Briefly
North Korea
Leader again open to nuclear talks
North Korean leader Kim Jong Il told a visiting Chinese envoy that his government would return to six-party nuclear disarmament talks if the United States shows “sincerity,” the communist state’s official news agency said today.
The announcement — the latest in more than two years of conflicting statements over North Korea’s nuclear program — came less than two weeks after Kim flouted Washington and its allies by claiming that it had nuclear weapons and would boycott the talks.
“We will go to the negotiating table anytime if there are mature conditions for the six-party talks thanks to the concerted efforts of the parties concerned in the future,” Kim said today, expressing the hope that the United States would show “trustworthy sincerity,” according to the Korean Central News Agency.
Kim spoke of his government’s new position on the nuclear issue in a meeting with Wang Jiarui, head of the Chinese Communist Party’s International Department, KCNA said.
Iraq
Shiites to vote on PM candidate
Ahmad Chalabi, a secular Shiite once known for his ties to Washington, and Ibrahim al-Jaafari, the conservative interim vice president, will face off in a secret ballot today to determine who will be the Shiite majority’s choice for Iraqi prime minister, officials said.
The decision to hold a secret ballot came after the clergy-backed United Iraqi Alliance, which has most of the seats in the 275-member National Assembly, was unable to decide on a nominee — despite days of negotiations.
Whoever wins the ballot, he will face interim Prime Minister Ayad Allawi, 59, whose party came in third after a Kurdish coalition and received 40 seats.
Al-Jaafari, the president of the Islamic Dawa Party, is also Western-oriented but is considered by many to be a cleric in a business suit.
Moscow
Defense Ministry starts patriotic TV channel
Russia’s Defense Ministry has launched experimental broadcasts of a new TV channel intended to boost military prestige and counter negative reports of hazing, desertions and corruption in the armed forces, its creators said Monday.
The new channel — Zvezda or “Star” — is aimed at developing “the feeling of national pride among its citizens … a feeling of responsibility for Russia’s fate and pride for the nation’s great historic past and belief in its future,” producers said in a news release.

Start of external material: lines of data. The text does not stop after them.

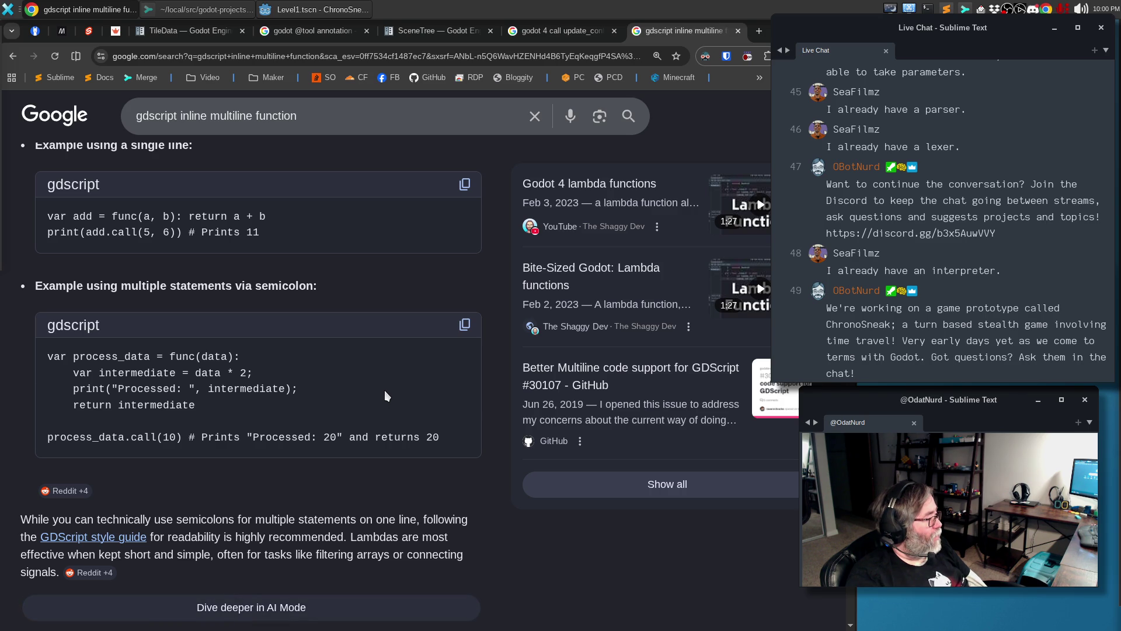
scroll(384, 390, "down", 3)
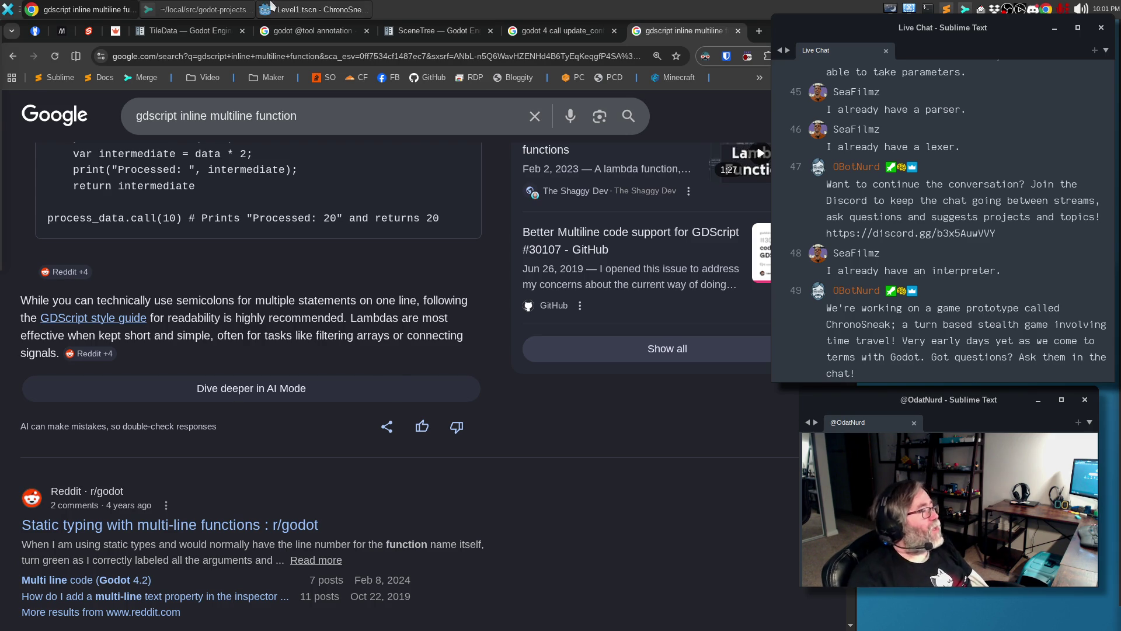
left_click(316, 9)
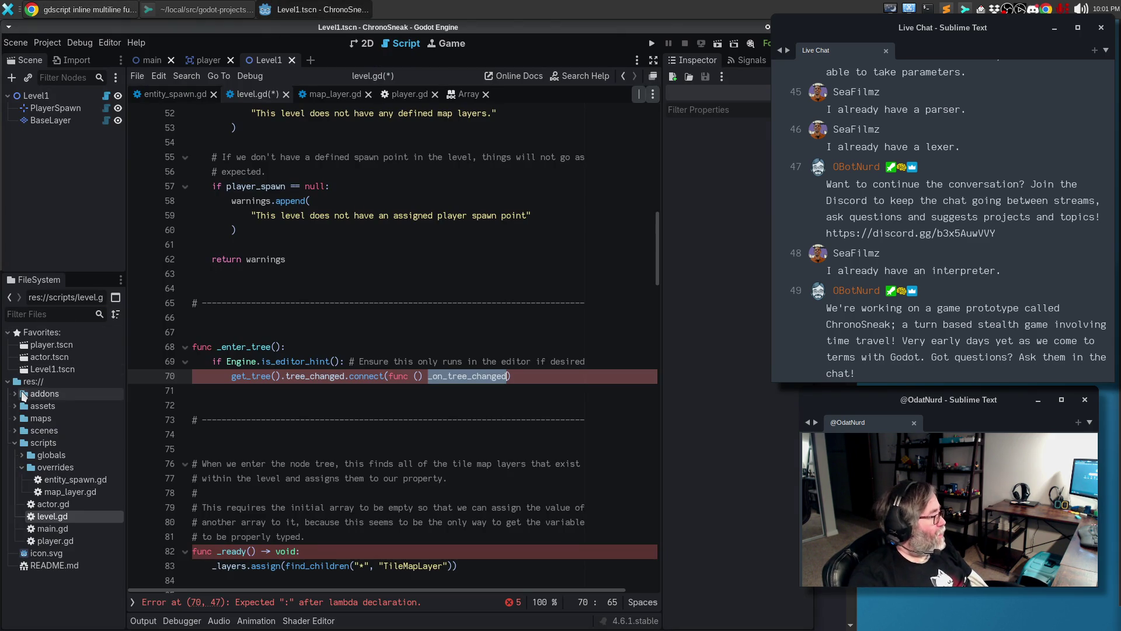
Open the odatnurd_enhancements.gd plugin script from res://addons
left_click(42, 395)
left_click(14, 395)
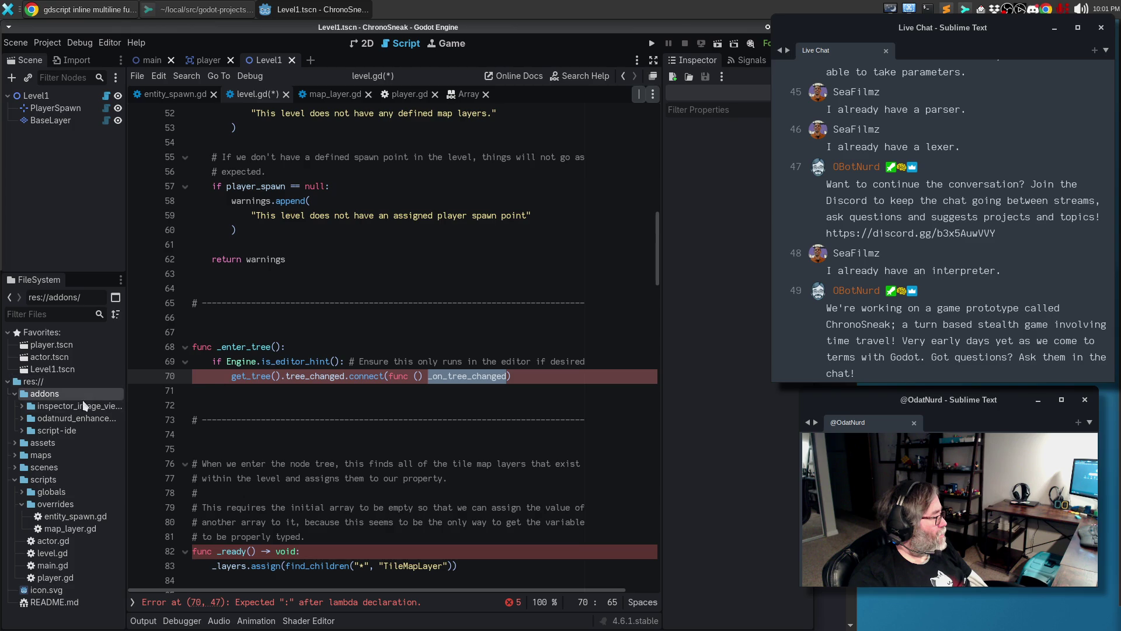
left_click(21, 419)
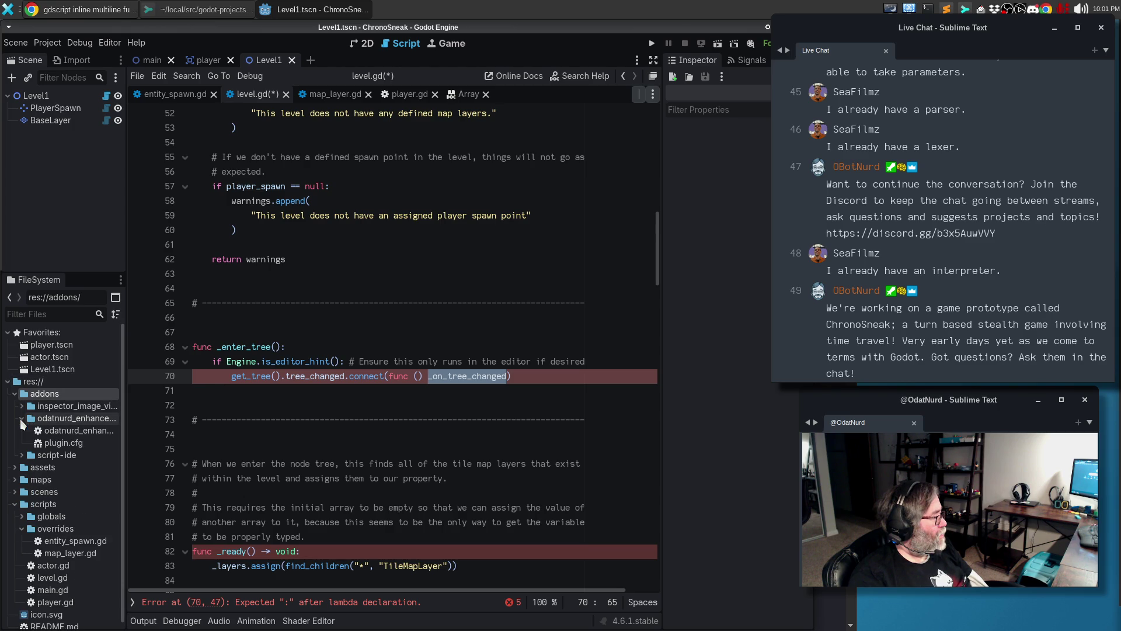
left_click(85, 430)
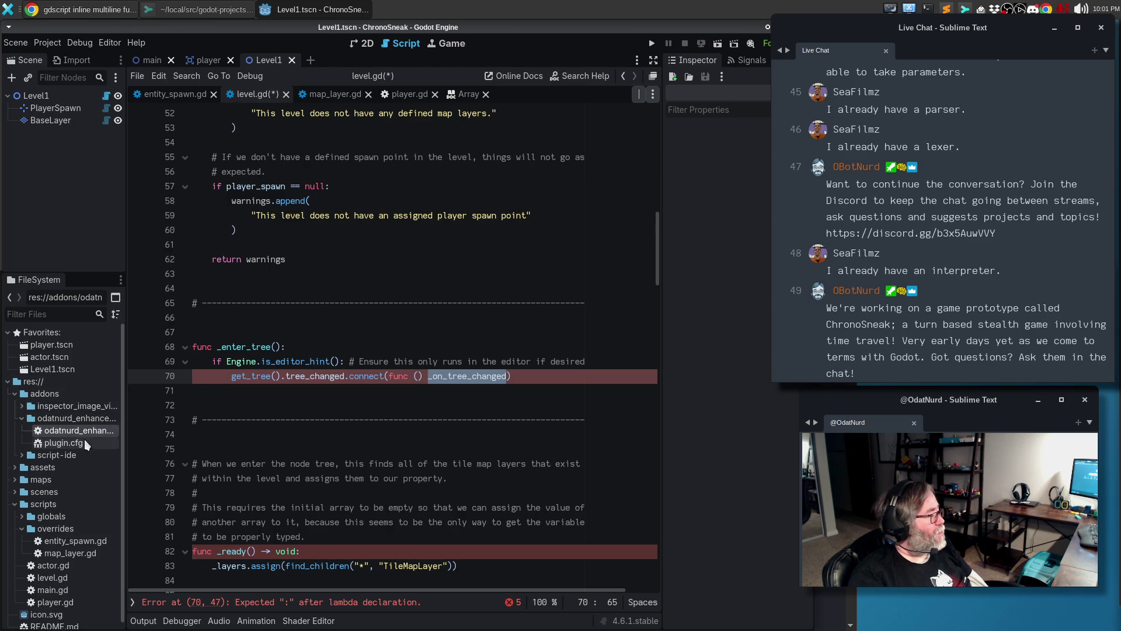
double_click(75, 430)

Sergei Savushkin, the channel’s director, said the channel will dedicate 10 percent of its programs to military topics — movies, documentaries, talk shows and a planned reality show detailing the lives of conscripts in barracks. Savushkin added that Zvezda will also appeal to a broader audience with children’s programs, sports coverage and music shows.
Pakistan
2-year-old betrothed as adultery punishment
A tribal council in Pakistan has ordered the betrothal of a 2-year-old girl to a man 40 years older to punish her uncle for an alleged affair with the man’s wife, police said Monday.
The council decreed the girl must marry 42-year-old Mohammed Altaf, her uncle’s cousin, when she turns 18, police said.
Altaf, a farmer, divorced his 32-year-old wife over her alleged love affair with his 20-year-old cousin, Mohammed Akmal. Akmal, a bachelor and also a farmer, has no children.
Altaf asked tribal elders in the village of Kacha Chohan, in Punjab province, to convene a panchayat, or council, on Feb. 15 to arbitrate and propose a punishment. As punishment, the elders ordered the girl’s betrothal and ruled Akmal should also pay a $3,800 fine to the husband.
Village councils in conservative rural regions of Pakistan traditionally rule on local disputes including those involving a family’s “honor” purportedly being besmirched by allegations of improper sexual behavior.